-------- Supplied entries --------

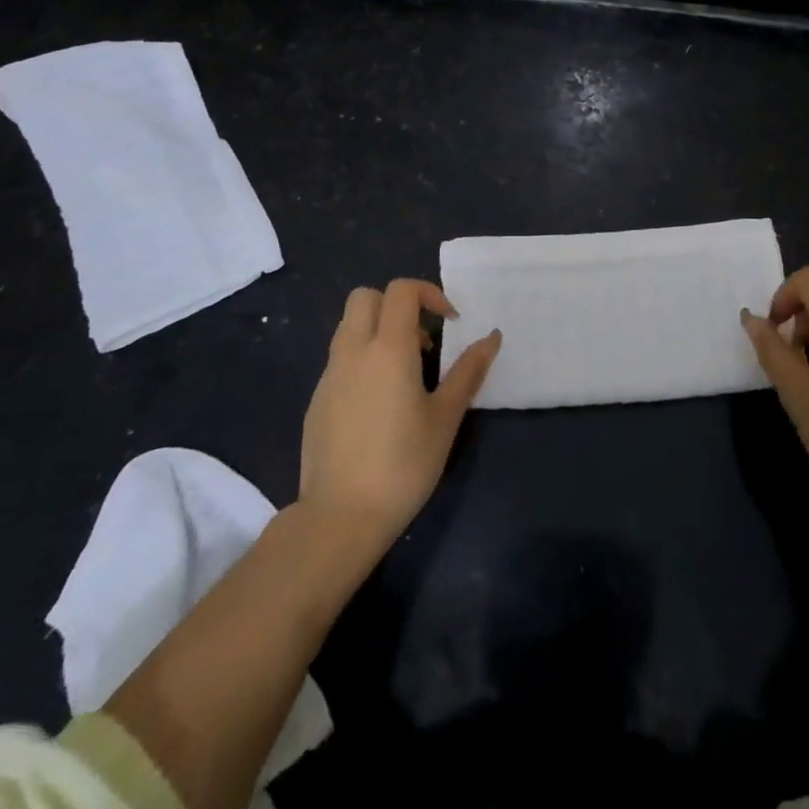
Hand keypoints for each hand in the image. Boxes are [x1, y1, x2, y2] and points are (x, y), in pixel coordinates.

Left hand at [299, 279, 499, 546]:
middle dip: (396, 304)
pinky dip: (362, 360)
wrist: (340, 517)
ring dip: (377, 330)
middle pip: (365, 296)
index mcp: (388, 349)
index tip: (450, 322)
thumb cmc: (403, 464)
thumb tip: (492, 336)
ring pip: (349, 326)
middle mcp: (354, 351)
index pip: (401, 291)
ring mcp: (329, 375)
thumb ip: (469, 371)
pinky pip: (340, 359)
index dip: (429, 293)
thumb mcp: (445, 417)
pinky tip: (379, 403)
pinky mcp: (317, 400)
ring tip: (404, 371)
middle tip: (422, 339)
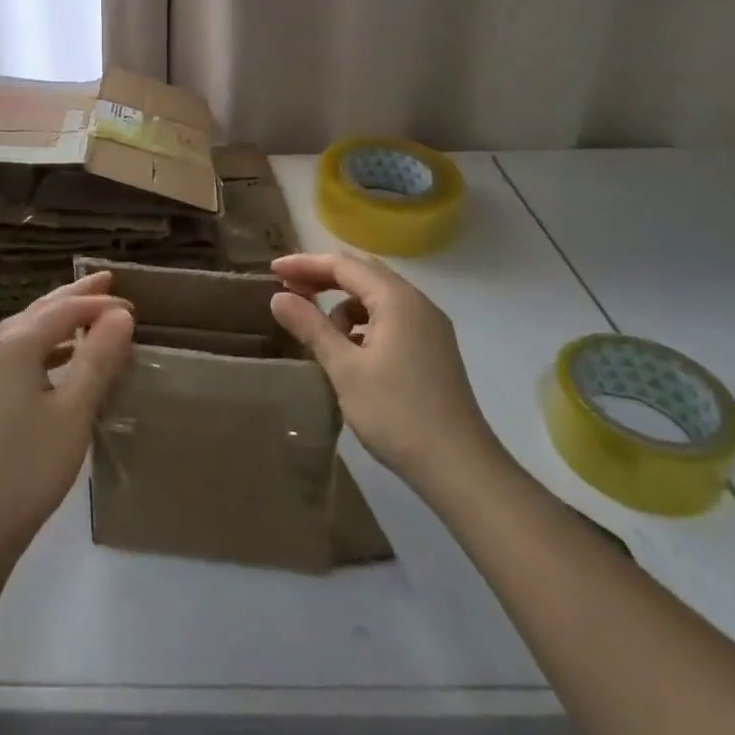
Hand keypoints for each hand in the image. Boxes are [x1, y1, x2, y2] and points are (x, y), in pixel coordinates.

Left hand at [0, 272, 134, 560]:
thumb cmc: (30, 465)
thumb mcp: (75, 410)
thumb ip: (98, 358)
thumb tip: (121, 315)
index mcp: (17, 344)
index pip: (64, 309)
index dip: (99, 304)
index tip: (134, 308)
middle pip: (41, 310)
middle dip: (75, 295)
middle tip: (107, 281)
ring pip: (28, 328)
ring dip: (59, 317)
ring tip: (89, 314)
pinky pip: (21, 351)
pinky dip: (47, 343)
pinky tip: (64, 360)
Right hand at [269, 251, 503, 492]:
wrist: (461, 469)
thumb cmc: (397, 414)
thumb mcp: (345, 369)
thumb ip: (311, 327)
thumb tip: (279, 298)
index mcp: (396, 299)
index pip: (343, 265)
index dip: (305, 264)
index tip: (273, 273)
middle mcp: (417, 303)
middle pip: (362, 274)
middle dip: (323, 278)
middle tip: (289, 292)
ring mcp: (429, 326)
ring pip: (377, 297)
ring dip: (344, 305)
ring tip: (320, 333)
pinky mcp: (433, 349)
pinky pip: (391, 318)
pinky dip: (364, 324)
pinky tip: (351, 351)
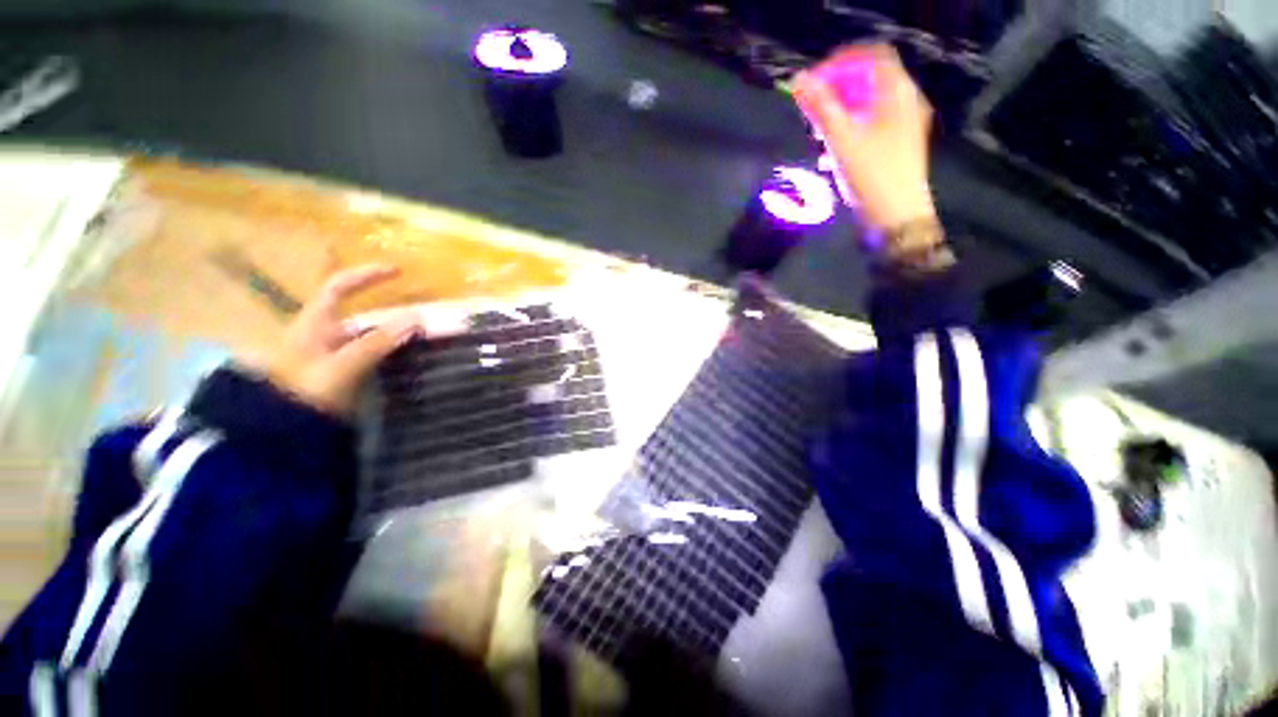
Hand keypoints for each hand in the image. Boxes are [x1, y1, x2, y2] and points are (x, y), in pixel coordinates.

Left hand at [250, 264, 418, 416]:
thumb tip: (417, 317)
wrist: (278, 432)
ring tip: (421, 337)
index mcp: (315, 323)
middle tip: (420, 315)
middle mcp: (323, 333)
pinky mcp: (340, 373)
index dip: (367, 274)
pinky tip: (405, 359)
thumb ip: (377, 343)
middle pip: (358, 312)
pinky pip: (370, 353)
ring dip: (392, 332)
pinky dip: (389, 351)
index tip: (399, 271)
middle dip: (389, 309)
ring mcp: (331, 354)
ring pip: (366, 335)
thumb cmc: (304, 393)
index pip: (340, 286)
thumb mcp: (341, 366)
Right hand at [793, 44, 936, 231]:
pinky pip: (871, 125)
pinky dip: (850, 130)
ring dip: (839, 114)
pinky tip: (831, 153)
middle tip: (811, 112)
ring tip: (817, 136)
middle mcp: (905, 101)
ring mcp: (904, 124)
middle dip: (836, 92)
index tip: (813, 82)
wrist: (897, 218)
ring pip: (867, 105)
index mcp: (897, 92)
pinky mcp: (898, 144)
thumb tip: (797, 80)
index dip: (840, 62)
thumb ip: (820, 108)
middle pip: (868, 80)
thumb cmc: (871, 176)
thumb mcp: (841, 140)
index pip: (870, 56)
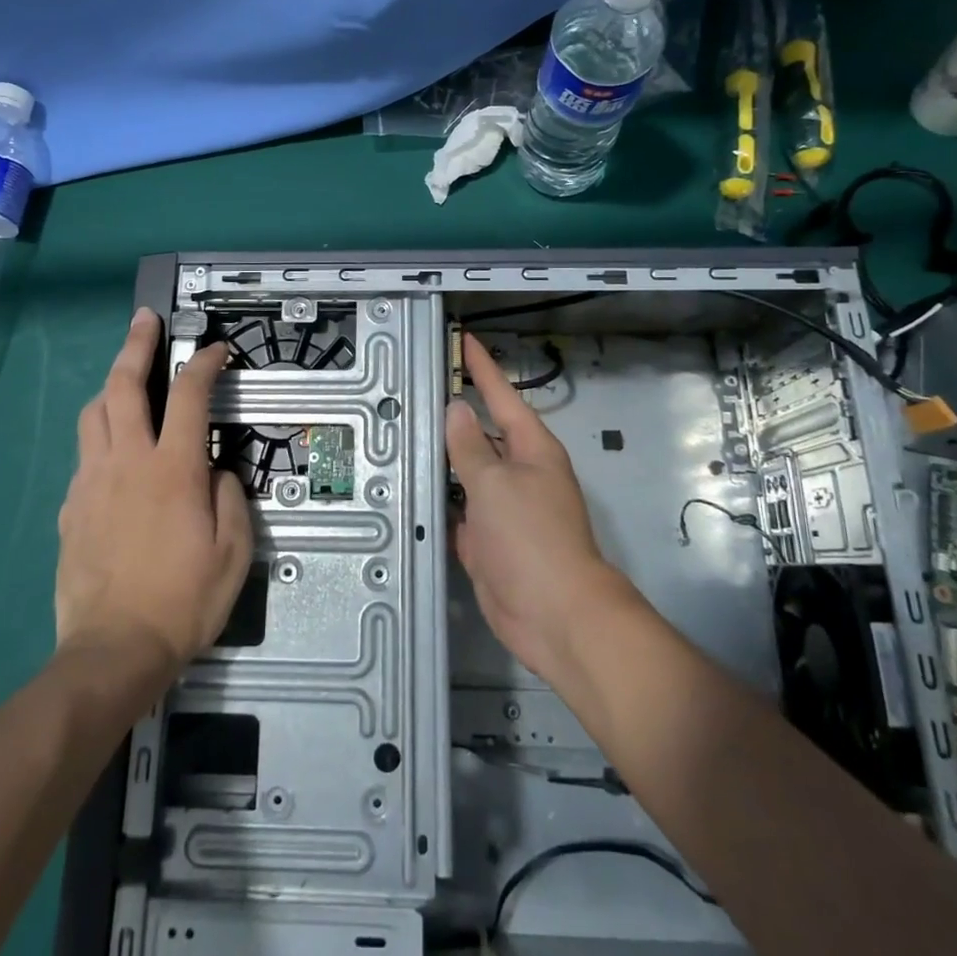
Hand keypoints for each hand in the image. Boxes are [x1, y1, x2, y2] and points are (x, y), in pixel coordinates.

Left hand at [56, 308, 252, 677]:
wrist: (114, 649)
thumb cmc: (183, 600)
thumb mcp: (233, 552)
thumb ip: (230, 498)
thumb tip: (217, 471)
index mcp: (172, 469)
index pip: (189, 395)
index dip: (205, 363)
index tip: (217, 349)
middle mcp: (127, 462)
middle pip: (124, 386)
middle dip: (136, 344)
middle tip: (145, 319)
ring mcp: (91, 482)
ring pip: (93, 414)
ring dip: (110, 386)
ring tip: (125, 380)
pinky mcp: (70, 507)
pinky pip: (84, 457)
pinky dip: (100, 438)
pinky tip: (113, 455)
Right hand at [446, 332, 633, 682]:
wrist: (554, 615)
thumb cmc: (531, 538)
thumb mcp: (495, 483)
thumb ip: (470, 447)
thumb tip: (457, 409)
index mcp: (531, 449)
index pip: (502, 395)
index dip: (482, 368)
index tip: (464, 340)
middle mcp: (519, 473)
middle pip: (481, 435)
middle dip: (453, 416)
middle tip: (415, 393)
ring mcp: (504, 509)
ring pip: (466, 474)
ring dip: (440, 462)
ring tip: (402, 437)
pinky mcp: (488, 540)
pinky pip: (458, 512)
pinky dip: (439, 504)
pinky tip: (411, 494)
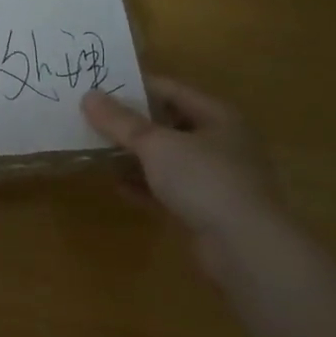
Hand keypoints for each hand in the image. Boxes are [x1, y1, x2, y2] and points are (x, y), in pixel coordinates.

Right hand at [82, 77, 284, 255]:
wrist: (246, 249)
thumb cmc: (204, 181)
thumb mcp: (156, 145)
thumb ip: (121, 121)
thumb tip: (89, 95)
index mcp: (217, 116)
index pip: (170, 89)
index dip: (135, 87)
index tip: (98, 87)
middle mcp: (220, 142)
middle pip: (168, 123)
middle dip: (131, 124)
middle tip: (92, 119)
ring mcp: (215, 178)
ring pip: (167, 158)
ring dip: (135, 156)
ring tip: (98, 151)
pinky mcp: (207, 209)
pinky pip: (169, 189)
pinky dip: (145, 186)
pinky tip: (118, 186)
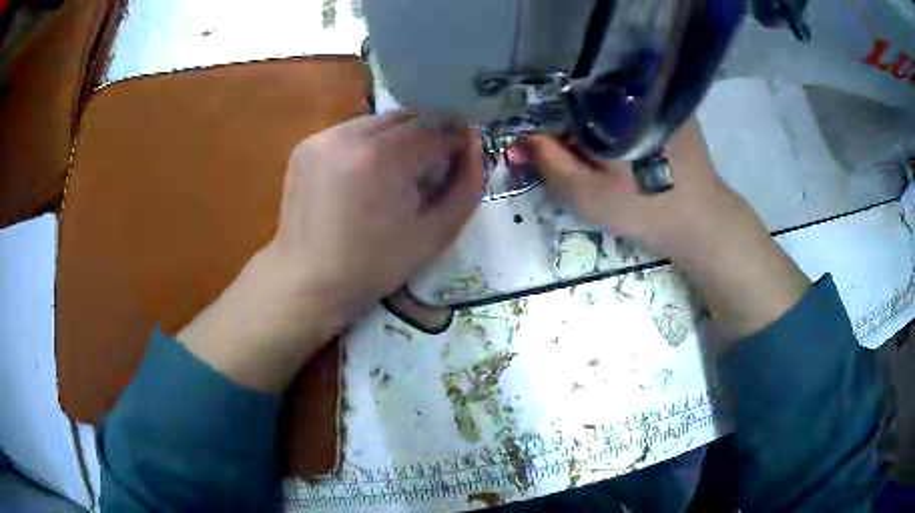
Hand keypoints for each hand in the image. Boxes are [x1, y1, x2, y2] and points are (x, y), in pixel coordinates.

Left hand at [178, 113, 481, 392]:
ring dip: (399, 137)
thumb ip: (466, 185)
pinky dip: (369, 144)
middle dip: (428, 134)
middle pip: (406, 117)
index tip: (465, 152)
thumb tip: (475, 147)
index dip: (457, 138)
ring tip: (400, 170)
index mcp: (382, 157)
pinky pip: (352, 132)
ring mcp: (323, 137)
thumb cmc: (374, 265)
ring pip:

--------

Take the lines from the one containing "pinky dip: (369, 144)" through the final line of the entries above, and set them down exactly, with nothing added.

pinky dip: (369, 144)
middle dip: (428, 134)
middle pip: (406, 117)
index tip: (465, 152)
thumb tip: (475, 147)
index dip: (457, 138)
ring tip: (400, 170)
index mcp: (382, 157)
pinky pip: (352, 132)
ring mcp: (323, 137)
thumb cmc: (374, 265)
ring pip:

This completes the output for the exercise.